There is a dispute over the identity of rum and what makes it authentic brewing in Barbados that filters all the way to France.
Three of Barbados’ four traditional distilleries are up against the fourth, which was two years ago bought by a French firm that is now insisting on adding sugar to the liquid instead of the molasses used for hundreds of years and probably ship it to France for ageing instead on the island, but still call it Barbados rum.
The trio, Mount Gay, Foursquare, and St. Nicholas Abbey and are saying that not only is West Indies Rum Distillery’s (WIRD) proposal a no-no and goes against hundreds of years of tradition, but also ageing the liquid elsewhere takes away the Barbados identity and should not be associated with the island in branding.
At the heart of the debate is the concept of ‘Geographical Indication’, which the World Intellectual Property Organisation described as “a sign used on products that have a specific geographical origin and possess qualities or a reputation that are due to that origin. In order to function as a GI, a sign must identify a product as originating in a given place. In addition, the qualities, characteristics or reputation of the product should be essentially due to the place of origin”.

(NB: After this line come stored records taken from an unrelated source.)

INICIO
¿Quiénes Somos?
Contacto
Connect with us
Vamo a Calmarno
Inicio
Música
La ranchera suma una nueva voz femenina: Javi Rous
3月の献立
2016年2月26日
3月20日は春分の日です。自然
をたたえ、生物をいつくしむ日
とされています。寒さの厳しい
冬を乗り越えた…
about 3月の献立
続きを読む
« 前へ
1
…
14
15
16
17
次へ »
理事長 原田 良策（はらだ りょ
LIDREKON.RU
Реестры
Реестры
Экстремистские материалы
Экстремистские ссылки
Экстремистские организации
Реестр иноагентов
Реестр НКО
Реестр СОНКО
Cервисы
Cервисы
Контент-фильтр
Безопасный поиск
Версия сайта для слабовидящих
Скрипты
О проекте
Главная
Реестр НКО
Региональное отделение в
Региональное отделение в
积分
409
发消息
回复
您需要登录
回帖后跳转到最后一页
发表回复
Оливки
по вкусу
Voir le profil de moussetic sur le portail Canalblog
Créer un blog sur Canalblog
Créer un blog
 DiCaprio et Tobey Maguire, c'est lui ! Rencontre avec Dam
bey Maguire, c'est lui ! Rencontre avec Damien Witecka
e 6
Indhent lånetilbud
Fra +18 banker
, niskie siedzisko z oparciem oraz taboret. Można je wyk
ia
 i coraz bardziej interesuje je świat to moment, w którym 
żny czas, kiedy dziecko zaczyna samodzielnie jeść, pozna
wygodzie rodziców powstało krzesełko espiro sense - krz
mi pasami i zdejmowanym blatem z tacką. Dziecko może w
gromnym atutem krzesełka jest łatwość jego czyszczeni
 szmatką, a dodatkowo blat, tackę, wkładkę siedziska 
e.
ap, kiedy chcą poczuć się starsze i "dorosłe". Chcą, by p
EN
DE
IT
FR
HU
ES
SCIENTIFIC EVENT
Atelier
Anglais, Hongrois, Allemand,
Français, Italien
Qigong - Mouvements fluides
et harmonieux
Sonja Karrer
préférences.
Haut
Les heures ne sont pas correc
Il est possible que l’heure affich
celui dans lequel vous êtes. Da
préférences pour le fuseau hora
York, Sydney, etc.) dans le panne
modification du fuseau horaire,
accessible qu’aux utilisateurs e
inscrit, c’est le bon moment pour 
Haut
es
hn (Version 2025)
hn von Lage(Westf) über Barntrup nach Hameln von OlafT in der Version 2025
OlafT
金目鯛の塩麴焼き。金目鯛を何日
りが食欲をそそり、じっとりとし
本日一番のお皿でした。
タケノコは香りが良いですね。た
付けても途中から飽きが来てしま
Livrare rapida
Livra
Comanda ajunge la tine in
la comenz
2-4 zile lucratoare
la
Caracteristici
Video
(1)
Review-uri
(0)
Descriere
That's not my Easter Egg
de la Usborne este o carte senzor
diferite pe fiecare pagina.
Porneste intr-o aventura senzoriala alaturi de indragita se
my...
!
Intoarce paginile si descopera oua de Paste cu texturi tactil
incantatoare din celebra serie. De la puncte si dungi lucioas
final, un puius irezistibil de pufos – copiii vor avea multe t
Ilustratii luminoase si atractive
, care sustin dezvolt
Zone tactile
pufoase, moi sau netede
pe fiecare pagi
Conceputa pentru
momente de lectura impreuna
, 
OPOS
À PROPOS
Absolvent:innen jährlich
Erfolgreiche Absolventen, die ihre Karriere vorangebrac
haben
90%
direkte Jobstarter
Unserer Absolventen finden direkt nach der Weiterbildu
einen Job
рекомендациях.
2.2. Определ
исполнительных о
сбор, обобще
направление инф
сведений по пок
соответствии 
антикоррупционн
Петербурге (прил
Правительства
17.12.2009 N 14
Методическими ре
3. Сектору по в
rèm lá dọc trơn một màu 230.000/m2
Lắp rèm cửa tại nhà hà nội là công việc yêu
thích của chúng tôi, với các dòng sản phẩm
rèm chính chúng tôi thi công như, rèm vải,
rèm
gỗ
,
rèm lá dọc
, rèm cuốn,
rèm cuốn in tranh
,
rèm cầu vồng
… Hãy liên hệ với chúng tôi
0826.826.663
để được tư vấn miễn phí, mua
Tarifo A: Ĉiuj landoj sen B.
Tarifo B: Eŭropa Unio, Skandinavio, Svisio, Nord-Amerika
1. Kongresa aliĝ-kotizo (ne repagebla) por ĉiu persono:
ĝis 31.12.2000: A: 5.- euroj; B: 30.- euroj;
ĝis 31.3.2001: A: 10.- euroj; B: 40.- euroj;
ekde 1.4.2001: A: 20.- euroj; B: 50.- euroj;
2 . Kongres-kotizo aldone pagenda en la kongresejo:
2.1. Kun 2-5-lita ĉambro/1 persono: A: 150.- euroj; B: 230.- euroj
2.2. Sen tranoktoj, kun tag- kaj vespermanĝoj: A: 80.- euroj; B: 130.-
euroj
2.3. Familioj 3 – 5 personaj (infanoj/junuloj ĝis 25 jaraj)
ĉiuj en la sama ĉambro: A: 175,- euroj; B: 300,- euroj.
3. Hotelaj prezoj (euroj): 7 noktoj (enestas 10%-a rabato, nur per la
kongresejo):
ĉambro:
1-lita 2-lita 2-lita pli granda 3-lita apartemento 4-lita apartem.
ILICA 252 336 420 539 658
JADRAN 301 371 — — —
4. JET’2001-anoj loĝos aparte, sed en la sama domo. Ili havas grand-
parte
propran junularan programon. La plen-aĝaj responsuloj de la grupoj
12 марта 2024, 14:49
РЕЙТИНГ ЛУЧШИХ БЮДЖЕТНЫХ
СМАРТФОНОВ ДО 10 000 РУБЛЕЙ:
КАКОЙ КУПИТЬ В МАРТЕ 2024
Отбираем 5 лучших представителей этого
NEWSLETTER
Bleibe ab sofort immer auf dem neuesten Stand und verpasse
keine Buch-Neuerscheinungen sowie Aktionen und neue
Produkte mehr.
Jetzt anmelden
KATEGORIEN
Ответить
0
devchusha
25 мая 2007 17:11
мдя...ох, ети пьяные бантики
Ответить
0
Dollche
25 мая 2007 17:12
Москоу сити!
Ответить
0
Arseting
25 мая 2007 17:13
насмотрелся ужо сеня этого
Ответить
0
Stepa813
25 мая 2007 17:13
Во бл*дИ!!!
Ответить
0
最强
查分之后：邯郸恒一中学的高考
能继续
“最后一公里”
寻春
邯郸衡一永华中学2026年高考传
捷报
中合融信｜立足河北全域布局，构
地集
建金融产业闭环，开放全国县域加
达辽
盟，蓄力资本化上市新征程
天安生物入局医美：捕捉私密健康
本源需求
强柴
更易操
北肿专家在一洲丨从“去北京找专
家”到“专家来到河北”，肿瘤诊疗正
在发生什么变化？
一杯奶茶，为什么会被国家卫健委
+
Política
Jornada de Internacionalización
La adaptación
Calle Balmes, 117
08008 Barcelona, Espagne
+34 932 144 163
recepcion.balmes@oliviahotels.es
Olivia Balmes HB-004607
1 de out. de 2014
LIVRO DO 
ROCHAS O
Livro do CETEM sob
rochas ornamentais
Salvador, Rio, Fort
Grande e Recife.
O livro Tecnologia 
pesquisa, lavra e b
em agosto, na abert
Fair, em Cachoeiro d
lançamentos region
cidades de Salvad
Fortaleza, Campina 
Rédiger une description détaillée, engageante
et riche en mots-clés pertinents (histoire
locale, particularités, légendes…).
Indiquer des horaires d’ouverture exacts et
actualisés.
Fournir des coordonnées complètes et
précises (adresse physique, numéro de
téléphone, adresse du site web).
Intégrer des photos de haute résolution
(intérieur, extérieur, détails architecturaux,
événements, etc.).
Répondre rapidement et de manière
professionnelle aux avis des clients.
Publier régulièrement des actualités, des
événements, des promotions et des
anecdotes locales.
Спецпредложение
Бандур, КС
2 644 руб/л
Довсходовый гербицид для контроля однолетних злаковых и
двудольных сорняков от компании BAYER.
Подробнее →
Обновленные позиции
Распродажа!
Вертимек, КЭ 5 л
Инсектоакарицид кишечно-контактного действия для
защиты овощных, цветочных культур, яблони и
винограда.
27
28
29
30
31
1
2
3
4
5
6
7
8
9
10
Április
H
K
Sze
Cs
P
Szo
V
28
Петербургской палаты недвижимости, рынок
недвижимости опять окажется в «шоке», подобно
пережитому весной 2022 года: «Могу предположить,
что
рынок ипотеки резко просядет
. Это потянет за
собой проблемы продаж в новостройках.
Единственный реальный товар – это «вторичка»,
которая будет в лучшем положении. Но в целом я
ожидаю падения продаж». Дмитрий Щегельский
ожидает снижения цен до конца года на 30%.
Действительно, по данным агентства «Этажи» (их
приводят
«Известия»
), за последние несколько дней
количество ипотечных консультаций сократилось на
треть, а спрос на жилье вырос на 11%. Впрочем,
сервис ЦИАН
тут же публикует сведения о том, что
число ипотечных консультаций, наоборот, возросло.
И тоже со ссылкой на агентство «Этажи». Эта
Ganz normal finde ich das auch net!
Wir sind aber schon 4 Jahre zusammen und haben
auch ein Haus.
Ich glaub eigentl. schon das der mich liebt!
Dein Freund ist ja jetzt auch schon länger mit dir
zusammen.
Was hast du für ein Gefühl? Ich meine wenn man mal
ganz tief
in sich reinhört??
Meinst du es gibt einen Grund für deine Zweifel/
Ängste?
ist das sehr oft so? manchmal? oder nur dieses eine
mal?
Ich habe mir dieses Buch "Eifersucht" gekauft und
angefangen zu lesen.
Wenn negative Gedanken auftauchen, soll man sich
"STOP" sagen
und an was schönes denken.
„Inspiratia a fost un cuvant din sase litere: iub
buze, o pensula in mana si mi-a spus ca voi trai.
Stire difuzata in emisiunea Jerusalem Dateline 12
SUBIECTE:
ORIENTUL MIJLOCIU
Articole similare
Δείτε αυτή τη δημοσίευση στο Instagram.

Many international conventions and organisations including the World Trade Organisation subscribe to this view and therefore give trade and copyright protection to a brand based on GI.
For this reason, a government agency, Barbados Investment and Development Corporation, is seeking to compose a definition of the island’s rum to use as its GI, giving protection to the four producers, who must all agree to it.
The trio who claim to account for 90 per cent of rum bottled on island say they agree with the definition proposed.
WIRD is mainly a bulk producer and its new owners, Maison Ferrand, a French drinks maker wants to add to the proposed definition.
The trio issued a statement this month making known its agreement with the proposal that among other things, “under the GI, Barbados Rum will be required to be matured in Barbados as the climate of maturation has a defining impact on the nature of a spirit”.
They noted, “either fresh juice, syrup or molasses may be used. Any yeast may be used, but non saccharomyces strains must be native”.
“Unlike nearby volcanic Islands, Barbados is an Island of coral limestone with underground aquifers. Barbados is famous for the quality of its water and the GI retains a requirement for the use of Barbados water to make Barbados Rum.”
But Maison Ferrand wants the rum produced in ‘diverse and innovative ways’.
In a statement to Spirits Business magazine, Maison Ferrand asked, “why should we handcuff future generations of rum makers to one particular style of rum and lead to rum standardisation in Barbados?”
“We at West Indies Rum Distillery are all for an inclusive GI, not an exclusive GI. We are fighting to protect the heritage of rum and its future.”
According to the magazine, Ferrand believes the rum could be fermented and distilled in Barbados aged on island for the first year then transported to another territory, possibly France, to grow older in a process called ‘double ageing’.
This has not yet degenerated into a drunken brawl, but for Barbadians fond of reminding anyone that rum was invented on this island, it could get there.